## Task requirements
Count how many lines of the data include "ReactNativeActivity". The answer is that number and nothing else.

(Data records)
BEGIN
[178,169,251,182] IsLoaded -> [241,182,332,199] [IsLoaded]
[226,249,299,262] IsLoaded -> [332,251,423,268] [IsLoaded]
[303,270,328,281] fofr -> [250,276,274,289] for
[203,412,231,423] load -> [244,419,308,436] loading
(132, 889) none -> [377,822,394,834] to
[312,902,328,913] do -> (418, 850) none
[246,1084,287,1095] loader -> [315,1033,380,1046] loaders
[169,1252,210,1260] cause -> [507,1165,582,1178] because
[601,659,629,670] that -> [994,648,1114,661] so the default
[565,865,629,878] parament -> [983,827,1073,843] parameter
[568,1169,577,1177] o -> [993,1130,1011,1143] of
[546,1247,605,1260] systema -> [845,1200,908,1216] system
END
BEGIN
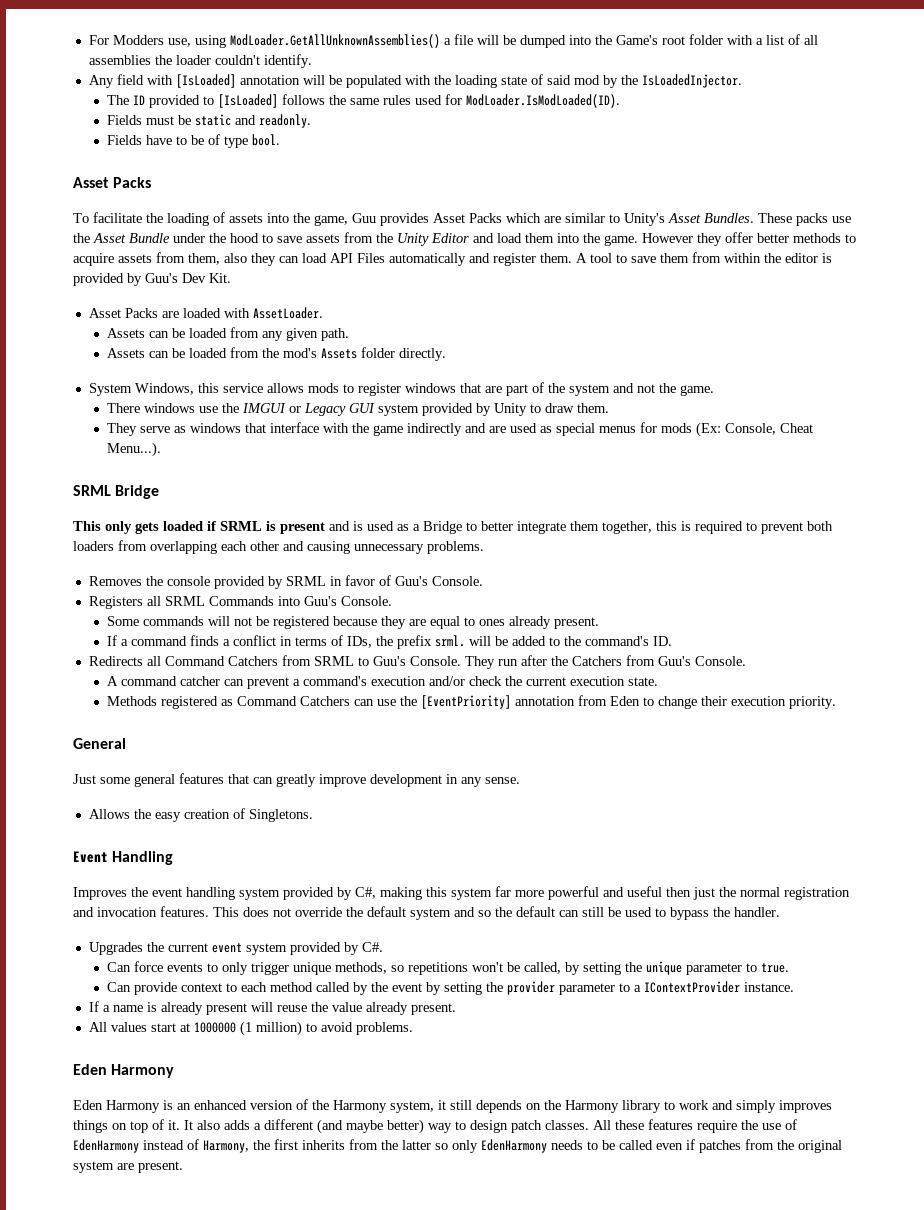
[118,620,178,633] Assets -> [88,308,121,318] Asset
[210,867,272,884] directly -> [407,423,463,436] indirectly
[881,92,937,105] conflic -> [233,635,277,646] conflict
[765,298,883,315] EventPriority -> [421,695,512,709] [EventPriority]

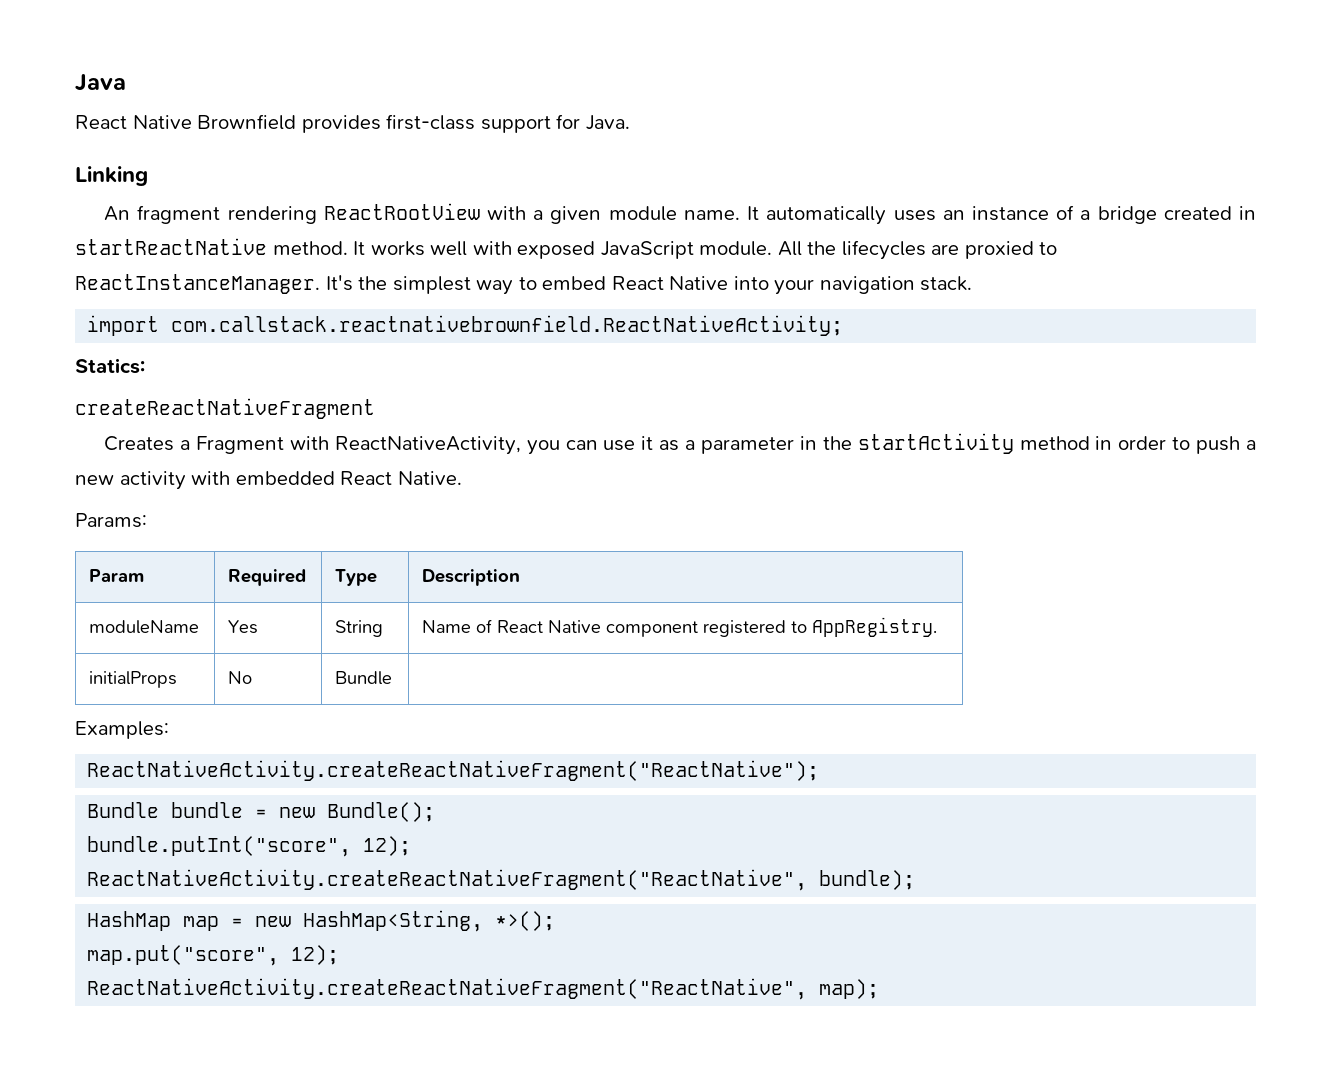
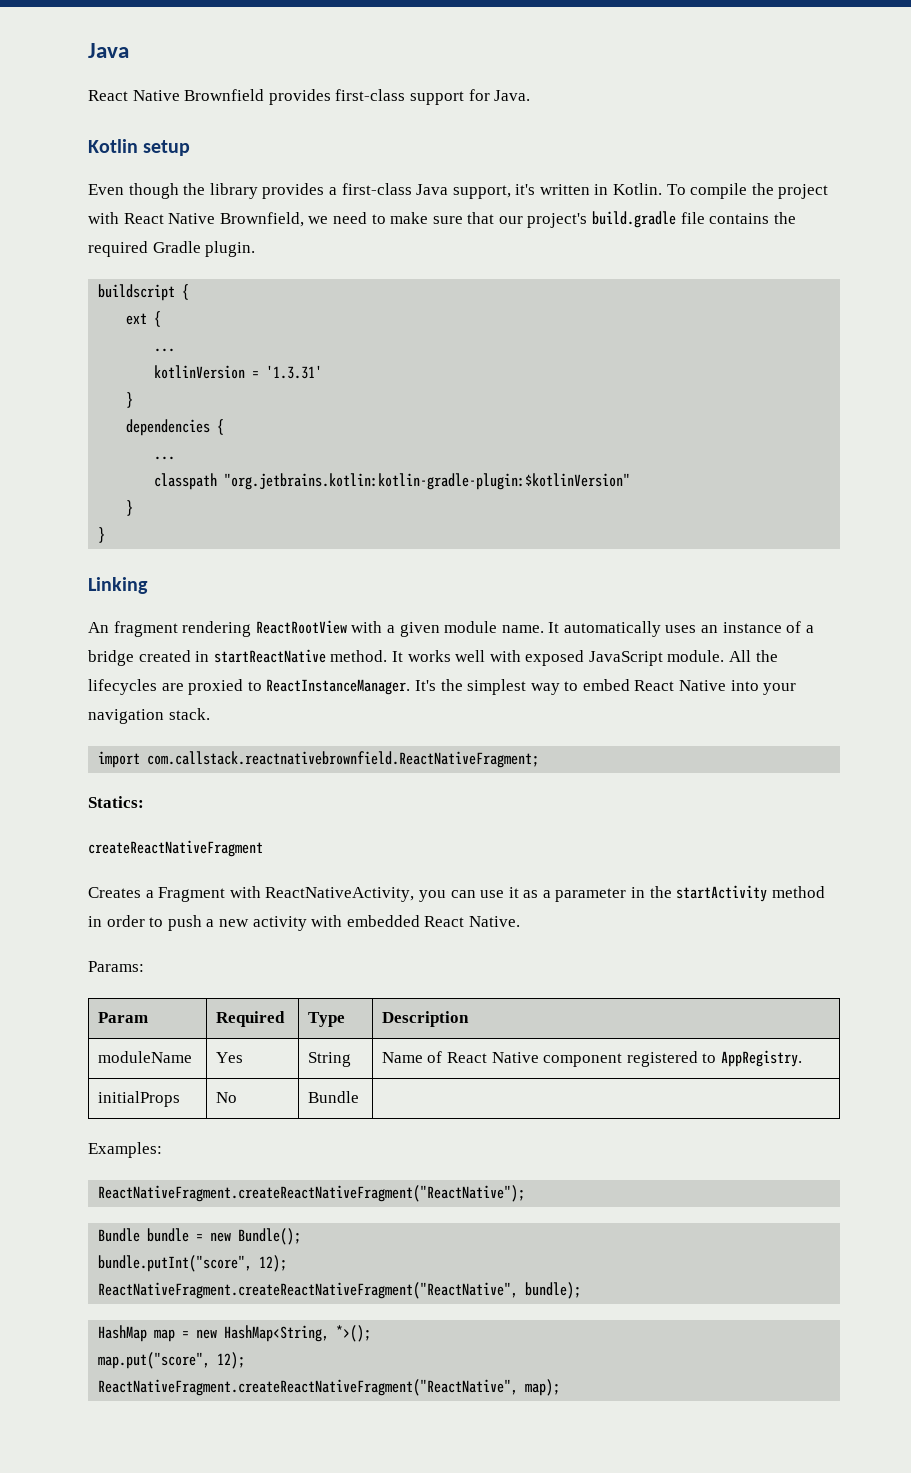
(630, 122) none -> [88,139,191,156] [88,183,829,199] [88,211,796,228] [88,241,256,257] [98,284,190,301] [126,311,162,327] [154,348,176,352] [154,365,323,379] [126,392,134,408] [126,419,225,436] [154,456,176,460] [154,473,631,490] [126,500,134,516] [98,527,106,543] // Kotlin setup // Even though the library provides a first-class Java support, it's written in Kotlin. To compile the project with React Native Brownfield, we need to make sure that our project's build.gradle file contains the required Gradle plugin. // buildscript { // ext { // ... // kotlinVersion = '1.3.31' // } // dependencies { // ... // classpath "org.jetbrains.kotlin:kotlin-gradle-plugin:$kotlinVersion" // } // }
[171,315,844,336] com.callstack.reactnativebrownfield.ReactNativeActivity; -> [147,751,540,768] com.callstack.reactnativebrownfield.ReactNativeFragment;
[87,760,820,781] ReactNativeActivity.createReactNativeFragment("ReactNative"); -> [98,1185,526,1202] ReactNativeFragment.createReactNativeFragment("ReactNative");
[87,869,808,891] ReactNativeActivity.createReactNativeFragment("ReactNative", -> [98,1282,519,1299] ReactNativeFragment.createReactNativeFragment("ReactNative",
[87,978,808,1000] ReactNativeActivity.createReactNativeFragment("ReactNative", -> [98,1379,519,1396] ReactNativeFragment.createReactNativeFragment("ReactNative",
END
## Task result
4